O Fio do Bigode

O Fio do Bigode

publicidade

 

Certa vez, tentei deixar bigode. Queria ficar igual ao pai. Foi uma experiência trágica: fiquei com cara de preá misturada com leão marinho. Eu e um saltimbanco mexicano. No auge dos meus vinte e bem pouquinhos anos. Coisa triste. Mesmo com o espelho e toda a torcida do Flamengo protestando, insisti. Era um subversivo nato, precisava contrariar tudo. Incluindo eu mesmo.

Até que encontrei uma menina da minha idade na rodoviária. Bonita, ela. Não, linda, uma Vera Fischer nos áureos tempos (o que também faz tempo, eu sei). Ela me olhou. Fez cara de quem ia puxar assunto e se veio pro meu lado. Franzi o cenho, caprichei no ar blasé e dei aquela caidinha na perna esquerda, dedão no cinto, pose diagonal de galã em capa de disco sertanejo. Aí, ao me perguntar a hora – e era só o que ela queria papear -, a dita cuja me dispara um “ô tio”. Assim. Na lata. Quase tive um troço e perdi o ônibus. Corri pra navalha naquela mesma noite e decidi, bigode, rá!, nunca mais.

Ultimamente, porém, ando pensando no assunto. Cogitando a hipótese. Pedi até para um amigo policial fazer uns retratos falados, só pra ver como fica. Olhei, olhei. E lembrei o tsunami no Japão. É, há coisas piores no mundo. Tá, de tio passarão a me chamar de “vô”, mas tudo bem. Pra piorar, esse guri demora a crescer. Tô falando do bigode. Ao contrário da barba, que me sacrifica a pele todo dia e preciso raspar pelo regulamento militar (logo agora que tá na moda ser tri barbudo). Vá entender. Nem com simpatia, tinta preta ou titica de cachorro dá jeito (se bem que essa da titica de cachorro preferi não experimentar). Cresce a barba, os pelos do peito, mas o bigode, que é bom, nécas.

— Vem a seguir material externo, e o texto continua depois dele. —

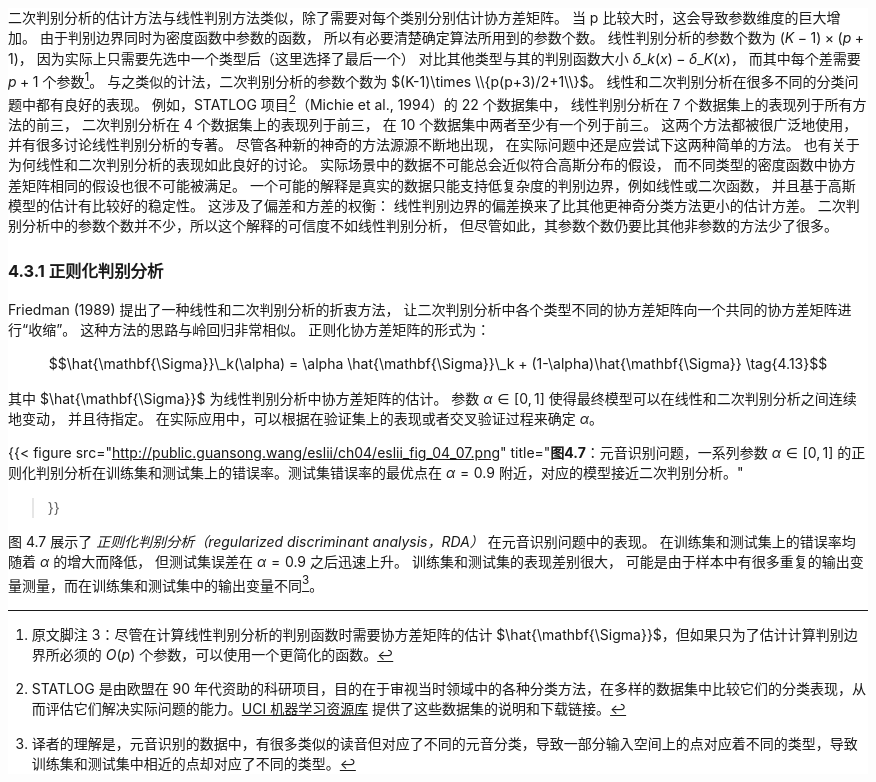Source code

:二次判别分析的估计方法与线性判别方法类似，除了需要对每个类别分别估计协方差矩阵。
当 p 比较大时，这会导致参数维度的巨大增加。
由于判别边界同时为密度函数中参数的函数，
所以有必要清楚确定算法所用到的参数个数。
线性判别分析的参数个数为 $(K-1) \times (p+1)$，
因为实际上只需要先选中一个类型后（这里选择了最后一个）
对比其他类型与其的判别函数大小 $\delta\_k(x) - \delta\_K(x)$，
而其中每个差需要 $p+1$ 个参数[^2]。
与之类似的计法，二次判别分析的参数个数为 $(K-1)\times \\{p(p+3)/2+1\\}$。
线性和二次判别分析在很多不同的分类问题中都有良好的表现。
例如，STATLOG 项目[^3]（Michie et al., 1994）的 22 个数据集中，
线性判别分析在 7 个数据集上的表现列于所有方法的前三，
二次判别分析在 4 个数据集上的表现列于前三，
在 10 个数据集中两者至少有一个列于前三。
这两个方法都被很广泛地使用，并有很多讨论线性判别分析的专著。
尽管各种新的神奇的方法源源不断地出现，
在实际问题中还是应尝试下这两种简单的方法。
也有关于为何线性和二次判别分析的表现如此良好的讨论。
实际场景中的数据不可能总会近似符合高斯分布的假设，
而不同类型的密度函数中协方差矩阵相同的假设也很不可能被满足。
一个可能的解释是真实的数据只能支持低复杂度的判别边界，例如线性或二次函数，
并且基于高斯模型的估计有比较好的稳定性。
这涉及了偏差和方差的权衡：
线性判别边界的偏差换来了比其他更神奇分类方法更小的估计方差。
二次判别分析中的参数个数并不少，所以这个解释的可信度不如线性判别分析，
但尽管如此，其参数个数仍要比其他非参数的方法少了很多。

### 4.3.1 正则化判别分析

Friedman (1989) 提出了一种线性和二次判别分析的折衷方法，
让二次判别分析中各个类型不同的协方差矩阵向一个共同的协方差矩阵进行“收缩”。
这种方法的思路与岭回归非常相似。
正则化协方差矩阵的形式为：

$$\hat{\mathbf{\Sigma}}\_k(\alpha) =
\alpha \hat{\mathbf{\Sigma}}\_k + (1-\alpha)\hat{\mathbf{\Sigma}}
\tag{4.13}$$

其中 $\hat{\mathbf{\Sigma}}$ 为线性判别分析中协方差矩阵的估计。
参数 $\alpha \in [0,1]$ 使得最终模型可以在线性和二次判别分析之间连续地变动，
并且待指定。
在实际应用中，可以根据在验证集上的表现或者交叉验证过程来确定 $\alpha$。

{{< figure src="http://public.guansong.wang/eslii/ch04/eslii_fig_04_07.png"
  title="**图4.7**：元音识别问题，一系列参数 $\alpha\in [0,1]$ 的正则化判别分析在训练集和测试集上的错误率。测试集错误率的最优点在 $\alpha=0.9$ 附近，对应的模型接近二次判别分析。"
>}}

图 4.7 展示了
*正则化判别分析（regularized discriminant analysis，RDA）*
在元音识别问题中的表现。
在训练集和测试集上的错误率均随着 $\alpha$ 的增大而降低，
但测试集误差在 $\alpha=0.9$ 之后迅速上升。
训练集和测试集的表现差别很大，
可能是由于样本中有很多重复的输出变量测量，而在训练集和测试集中的输出变量不同[^4]。


[^1]: 原文脚注 2：本图和此书中其他类似图中的判别边界，由穷举轮廓方法（exhaustive contouring method）计算得出：在密集的点阵上计算每个点的分类，然后用轮廓（contouring）算法来计算边界。
[^2]: 原文脚注 3：尽管在计算线性判别分析的判别函数时需要协方差矩阵的估计 $\hat{\mathbf{\Sigma}}$，但如果只为了估计计算判别边界所必须的 $O(p)$ 个参数，可以使用一个更简化的函数。
[^3]: STATLOG 是由欧盟在 90 年代资助的科研项目，目的在于审视当时领域中的各种分类方法，在多样的数据集中比较它们的分类表现，从而评估它们解决实际问题的能力。[UCI 机器学习资源库](http://archive.ics.uci.edu/ml/datasets/Statlog+project) 提供了这些数据集的说明和下载链接。
[^4]: 译者的理解是，元音识别的数据中，有很多类似的读音但对应了不同的元音分类，导致一部分输入空间上的点对应着不同的类型，导致训练集和测试集中相近的点却对应了不同的类型。
[^5]: 空间中的 $K$ 个点可组成 $K-1$ 维度的空间，例如 3 个点可形成一个平面（二维空间）。并且如果这 $K$ 个点中存在线性组合关系，则组成的子空间维度小于 $K-1$，例如 3 个在一条直线上的点，只能形成一维的子空间。
[^6]: 所以在比较距离大小时，是否包括这个点与子空间之间的距离不会影响其大小关系。
[^7]: 原文为“特征值”，但 $a$ 应为一个向量。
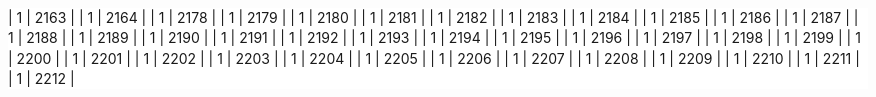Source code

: | 1 | 2163 |
| 1 | 2164 |
| 1 | 2178 |
| 1 | 2179 |
| 1 | 2180 |
| 1 | 2181 |
| 1 | 2182 |
| 1 | 2183 |
| 1 | 2184 |
| 1 | 2185 |
| 1 | 2186 |
| 1 | 2187 |
| 1 | 2188 |
| 1 | 2189 |
| 1 | 2190 |
| 1 | 2191 |
| 1 | 2192 |
| 1 | 2193 |
| 1 | 2194 |
| 1 | 2195 |
| 1 | 2196 |
| 1 | 2197 |
| 1 | 2198 |
| 1 | 2199 |
| 1 | 2200 |
| 1 | 2201 |
| 1 | 2202 |
| 1 | 2203 |
| 1 | 2204 |
| 1 | 2205 |
| 1 | 2206 |
| 1 | 2207 |
| 1 | 2208 |
| 1 | 2209 |
| 1 | 2210 |
| 1 | 2211 |
| 1 | 2212 |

O fio do bigode é um símbolo. De verdade, honra, coragem, compromisso moral. Um trato feito no fio do bigode, e com olho no olho, dispensa cartórios e juras. Tenho um amigo leitor, da Costa da Serra, que tem um bigode caprichado. E faz por merecê-lo. O que ele mais gosta, nas minhas colunas, é das verdades que precisam ser ditas e vez em quando deixo escapar, brincando ou não. "Tu escreves como quem diz no olho, a palavra no fio do bigode!", ele diz. E eu me sinto honrado.

Falando nisso, dá saudade do tempo em que a palavra dita tinha valor. Que a atitude era pensada para dar exemplo. E o sujeito que pisava na bola, passava o outro na perna, faltava o respeito ou não tinha vergonha na cara, merecia é um castigo bem dado. E ninguém mais lhe dava crédito. Hoje, esses sujeitos, que não honram seu bigode e nem coisa nenhuma, nos dominam. Têm delação premiada e mil chances de impunidade. O s delatados, então, nem se fala, ganham horário gratuito na TV pra explicar o inexplicável na maior cara-de-de-pau. O que será que está faltando, hein, meu amigo leitor? Mais fio? Menos bigode? Ou exageraram na dose de titica pra forçar a barra? Eu, hein.